Working with Reporters
Preparing for Interviews
Media Interview Basics: A Guide for Scientists and Engineers, an AAAS-produced webinar.
Once you recognize the importance of working with the reporters, translating that goal into a successful interview can be a challenge.
Don't panic when a media opportunity comes your way. When you are contacted, take a moment to prepare.
Set-Up an Interview Time: The time-sensitive nature of reporting can lead to calls from journalists requesting information in a hurry. It is completely acceptable to ask a reporter for time to prepare for an interview. Ask about the deadline and, with that in mind, arrange for a mutually agreeable time to talk.
Ask Questions: In order to obtain the right information and use prep time most effectively, it's useful to both you and the reporter if key questions are addressed. If the information is not provided up front, ask:
- What is the story about?
- What is the deadline?
- What level of detail are you seeking?
- In what outlet(s) will the story appear?
- Who is the intended audience?
Consider your Audience: Be sure to prepare your message in the way most appropriate for the intended audience. A journalist writing for children will appreciate a different delivery than a writer targeting adult readers.

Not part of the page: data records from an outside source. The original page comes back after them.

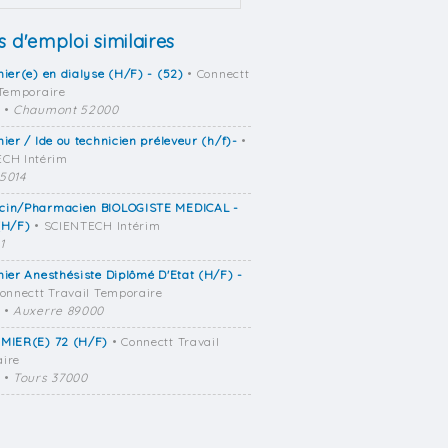
s d'emploi similaires
mier(e) en dialyse (H/F) - (52)
• Connectt
 Temporaire
•
Chaumont 52000
mier / Ide ou technicien préleveur (h/f)-
•
CH Intérim
5014
cin/Pharmacien BIOLOGISTE MEDICAL -
(H/F)
• SCIENTECH Intérim
1
mier Anesthésiste Diplômé D'Etat (H/F) -
onnectt Travail Temporaire
•
Auxerre 89000
RMIER(E) 72 (H/F)
• Connectt Travail
ire
•
Tours 37000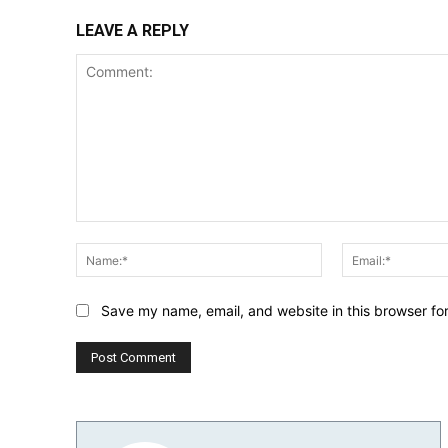
LEAVE A REPLY
Comment:
Name:*
Save my name, email, and website in this browser fo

Keep it Short, but Sweet: Keep your answers brief, but long enough to provide quotes. Tell anecdotes and give examples to illustrate your point while avoiding jargon. Remember that for radio or television, your information will be delivered as a sound bite. The longer your answers, the better the chances that most of your interview will end up on the cutting room floor.
Practice Makes Perfect! It helps to practice your messages before arranging an interview with a member of the news media. Public information officers at your institution or agency can be helpful in defining key messages and finding opportunities for media outreach.